Implementation of the Relative Entropy-based Phrase table filtering algorithm by Wang Ling (Ling et al, 2012).
This implementation also calculates the significance scores for the phrase tables based on the Fisher's Test(Johnson et al, 2007). Uses a slightly modified version of the "sigtest-filter" by Chris Dyer.
-------BUILD INSTRUCTIONS-------
1 - Build the sigtest-filter binary
1.1 - Download and build SALM available at http://projectile.sv.cmu.edu/research/public/tools/salm/salm.htm
1.2 - Run "make SALMDIR=<path_to_salm>" in "<path_to_moses>/contrib/relent-filter/sigtest-filter" to create the executable filter-pt
2 - Build moses project by running "./bjam <options>", this will create the executables for relent filtering
-------USAGE INSTRUCTIONS-------
Required files:
s_train - source training file
t_train - target training file
moses_ini - path to the moses configuration file ( after tuning )

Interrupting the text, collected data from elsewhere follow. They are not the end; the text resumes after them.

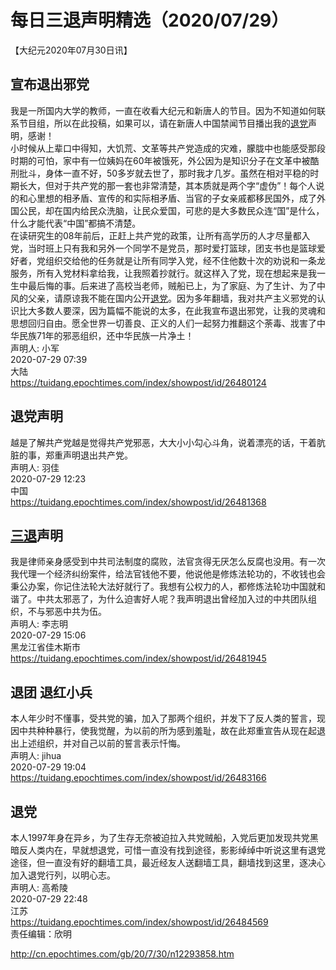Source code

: # 每日三退声明精选（2020/07/29）
  
  
【大纪元2020年07月30日讯】  
## 宣布退出邪党  
我是一所国内大学的教师，一直在收看大纪元和新唐人的节目。因为不知道如何联系节目组，所以在此投稿，如果可以，请在新唐人中国禁闻节目播出我的<a href="http://cn.epochtimes.com/gb/tag/%E9%80%80%E5%85%9A.html">退党</a>声明，感谢！  
小时候从上辈口中得知，大饥荒、文革等共产党造成的灾难，朦胧中也能感受那段时期的可怕，家中有一位姨妈在60年被饿死，外公因为是知识分子在文革中被酷刑批斗，身体一直不好，50多岁就去世了，那时我才几岁。虽然在相对平稳的时期长大，但对于共产党的那一套也非常清楚，其本质就是两个字“虚伪”！每个人说的和心里想的相矛盾、宣传的和实际相矛盾、当官的子女亲戚都移民国外，成了外国公民，却在国内给民众洗脑，让民众爱国，可悲的是大多数民众连“国”是什么，什么才能代表“中国”都搞不清楚。  
在读研究生的08年前后，正赶上共产党的政策，让所有高学历的人才尽量都入党，当时班上只有我和另外一个同学不是党员，那时爱打篮球，团支书也是篮球爱好者，党组织交给他的任务就是让所有同学入党，经不住他数十次的劝说和一条龙服务，所有入党材料拿给我，让我照着抄就行。就这样入了党，现在想起来是我一生中最后悔的事。后来进了高校当老师，贼船已上，为了家庭、为了生计、为了中风的父亲，请原谅我不能在国内公开<a href="http://cn.epochtimes.com/gb/tag/%E9%80%80%E5%85%9A.html">退党</a>。因为多年翻墙，我对共产主义邪党的认识比大多数人要深，因为篇幅不能说的太多，在此我宣布退出邪党，让我的灵魂和思想回归自由。愿全世界一切善良、正义的人们一起努力推翻这个荼毒、戕害了中华民族71年的邪恶组织，还中华民族一片净土！  
声明人: 小军  
2020-07-29 07:39  
大陆  
https://tuidang.epochtimes.com/index/showpost/id/26480124  
## 退党声明  
越是了解共产党越是觉得共产党邪恶，大大小小勾心斗角，说着漂亮的话，干着肮脏的事，郑重声明退出共产党。  
声明人: 羽佳  
2020-07-29 12:23  
中国  
https://tuidang.epochtimes.com/index/showpost/id/26481368  
## <a href="http://cn.epochtimes.com/gb/tag/%E4%B8%89%E9%80%80.html">三退</a>声明  
我是律师亲身感受到中共司法制度的腐败，法官贪得无厌怎么反腐也没用。有一次我代理一个经济纠纷案件，给法官钱他不要，他说他是修炼法轮功的，不收钱也会秉公办案，你记住法轮大法好就行了。我想有公权力的人，都修炼法轮功中国就和谐了。中共太邪恶了，为什么迫害好人呢？我声明退出曾经加入过的中共团队组织，不与邪恶中共为伍。  
声明人: 李志明  
2020-07-29 15:06  
黑龙江省佳木斯市  
https://tuidang.epochtimes.com/index/showpost/id/26481945  
## 退团 退红小兵  
本人年少时不懂事，受共党的骗，加入了那两个组织，并发下了反人类的誓言，现因中共种种暴行，使我觉醒，为以前的所为感到羞耻，故在此郑重宣告从现在起退出上述组织，并对自己以前的誓言表示忏悔。  
声明人: jihua  
2020-07-29 19:04  
https://tuidang.epochtimes.com/index/showpost/id/26483166  
## 退党  
本人1997年身在异乡，为了生存无奈被迫拉入共党贼船，入党后更加发现共党黑暗反人类内在，早就想退党，可惜一直没有找到途径，影影绰绰中听说这里有退党途径，但一直没有好的翻墙工具，最近经友人送翻墙工具，翻墙找到这里，逐决心加入退党行列，以明心志。  
声明人: 高希陵  
2020-07-29 22:48  
江苏  
https://tuidang.epochtimes.com/index/showpost/id/26484569  
责任编辑：欣明  
  
  
  
http://cn.epochtimes.com/gb/20/7/30/n12293858.htm
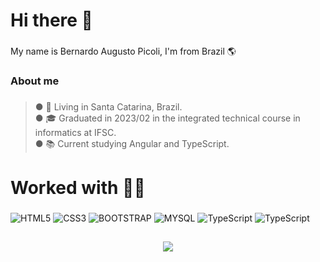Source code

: <!-- BADGES SITE == https://github.com/Ileriayo/markdown-badges == -->


<!-- <h2><a href="https://git.io/typing-svg"><img src="https://readme-typing-svg.demolab.com?font=Fira+Code&pause=1000&vCenter=true&width=435&height=30&lines=%F0%9F%91%8B+Hi+There+%F0%9F%91%8B" alt="Typing SVG" /></a></h2> -->
<h1>Hi there 👋</h1>

###

<p align="left">My name is Bernardo Augusto Picoli, I'm from Brazil 🌎<!--and I am a student.--> </p>

###

<h3 align="left">About me</h3>

###

<blockquote><p align="left">● 📍  Living in Santa Catarina, Brazil.<br>● 🎓  Graduated in 2023/02 in the integrated technical course in informatics at IFSC.<br>● 📚   Current studying Angular and TypeScript. </p></blockquote>

 ###

<!-- <h2><a href="https://git.io/typing-svg"><img src="https://readme-typing-svg.demolab.com?font=Fira+Code&pause=1000&vCenter=true&width=435&height=30&lines=%F0%9F%91%A8%E2%80%8D%F0%9F%92%BB+Worked+With+%F0%9F%91%A8%E2%80%8D%F0%9F%92%BB" alt="Typing SVG" /></a></h2> -->
<h1>Worked with 👨‍💻</h1>

###

<div align="left">
  <!-- <img alt="JavaScript" src="https://img.shields.io/badge/javascript-%23323330.svg?style=for-the-badge&logo=javascript&logoColor=%23F7DF1E"/>-->
  <img alt="HTML5" src="https://img.shields.io/badge/html5-%23E34F26.svg?style=for-the-badge&logo=html5&logoColor=white"/> 
  <img alt="CSS3" src="https://img.shields.io/badge/css3-%231572B6.svg?style=for-the-badge&logo=css3&logoColor=white"/>
<!--   <img alt="PHP" src="https://img.shields.io/badge/PHP-777BB4?style=for-the-badge&logo=php&logoColor=white"/> -->
  <img alt="BOOTSTRAP" src="https://img.shields.io/badge/Bootstrap-563D7C?style=for-the-badge&logo=bootstrap&logoColor=white"/>
<!--   <img alt="LARAVEL" src="https://img.shields.io/badge/Laravel-FF2D20?style=for-the-badge&logo=laravel&logoColor=white"/> -->
  <img alt="MYSQL" src="https://img.shields.io/badge/MySQL-00000F?style=for-the-badge&logo=mysql&logoColor=white"/>
<!--   <img alt="React" src="https://img.shields.io/badge/react-%2320232a.svg?style=for-the-badge&logo=react&logoColor=%2361DAFB"/> -->
 <img alt="TypeScript" src="https://img.shields.io/badge/angular-%23DD0031.svg?style=for-the-badge&logo=angular&logoColor=white"/>
<img alt="TypeScript" src="https://img.shields.io/badge/typescript-%23007ACC.svg?style=for-the-badge&logo=typescript&logoColor=white"/>
 
</div>


<h2 align="left"></h2>

###

<div align="center">
  <img src="https://profile-counter.glitch.me/Picolii/count.svg?"  />
</div>

###

<h2 align="left"></h2>

###


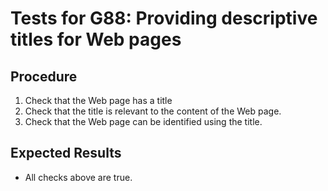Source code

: # Tests for G88: Providing descriptive titles for Web pages

## Procedure

1. Check that the Web page has a title
2. Check that the title is relevant to the content of the Web page.
3. Check that the Web page can be identified using the title.

## Expected Results

- All checks above are true.
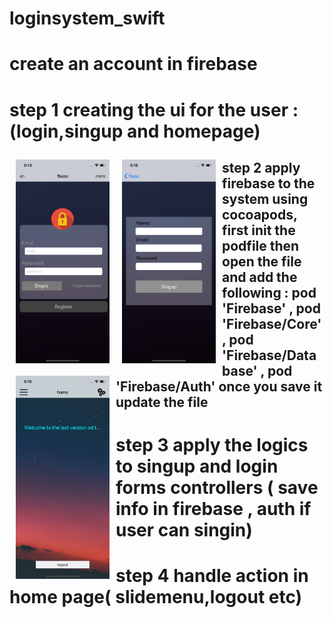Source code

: # loginsystem_swift
#  create an account in firebase
# step 1 creating the ui for the user : (login,singup and homepage)
<img src="/login.png" align="left"
width="150"
hspace="10" vspace="10">

<img src="/singup.png" align="left"
width="150"
hspace="10" vspace="10">

<img src="/homepage.png" align="left"
width="150"
hspace="10" vspace="10">

## step 2 apply firebase to the system using cocoapods, first init the podfile then  open the file and add the following : pod 'Firebase' , pod 'Firebase/Core' , pod 'Firebase/Database' , pod 'Firebase/Auth' once you save it update the file
#  step 3 apply the logics to singup and login forms controllers ( save info in firebase , auth if user can singin)
# step 4 handle action in home page( slidemenu,logout etc)
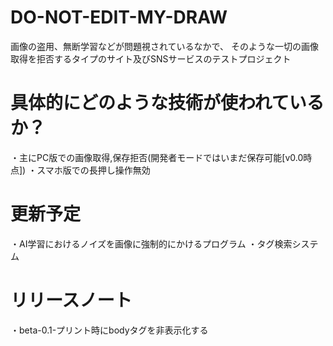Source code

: # DO-NOT-EDIT-MY-DRAW
画像の盗用、無断学習などが問題視されているなかで、
そのような一切の画像取得を拒否するタイプのサイト及びSNSサービスのテストプロジェクト

# 具体的にどのような技術が使われているか？
・主にPC版での画像取得,保存拒否(開発者モードではいまだ保存可能[v0.0時点])
・スマホ版での長押し操作無効
# 更新予定
・AI学習におけるノイズを画像に強制的にかけるプログラム
・タグ検索システム
# リリースノート
・beta-0.1-プリント時にbodyタグを非表示化する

pruning_binaries - path to the relent pruning binaries ( should be "<path_to_moses>/bin" )
pruning_scripts - path to the relent pruning scripts ( should be "<path_to_moses>/contrib/relent-filter/scripts" )
sigbin - path to the sigtest filter binaries ( should be "<path_to_moses>/contrib/relent-filter/sigtest-filter" )
output_dir - path to write the output
1 - build suffix arrays for the source and target parallel training data
1.1 - run "<path to salm>/Bin/Linux/Index/IndexSA.O32 <s_train>" (or IndexSA.O64)
1.2 - run "<path to salm>/Bin/Linux/Index/IndexSA.O32 <t_train>" (or IndexSA.O64)
Step 2 requires the forced decoding of the whole set of phrase pairs in the table, so unless you test it on a small corpora, it usually requires large amounts of time to process.
Thus, we recommend users to run multiple instances of "<pruning_scripts>/calcPruningScores.pl" in parallel to process different parts of the phrase table.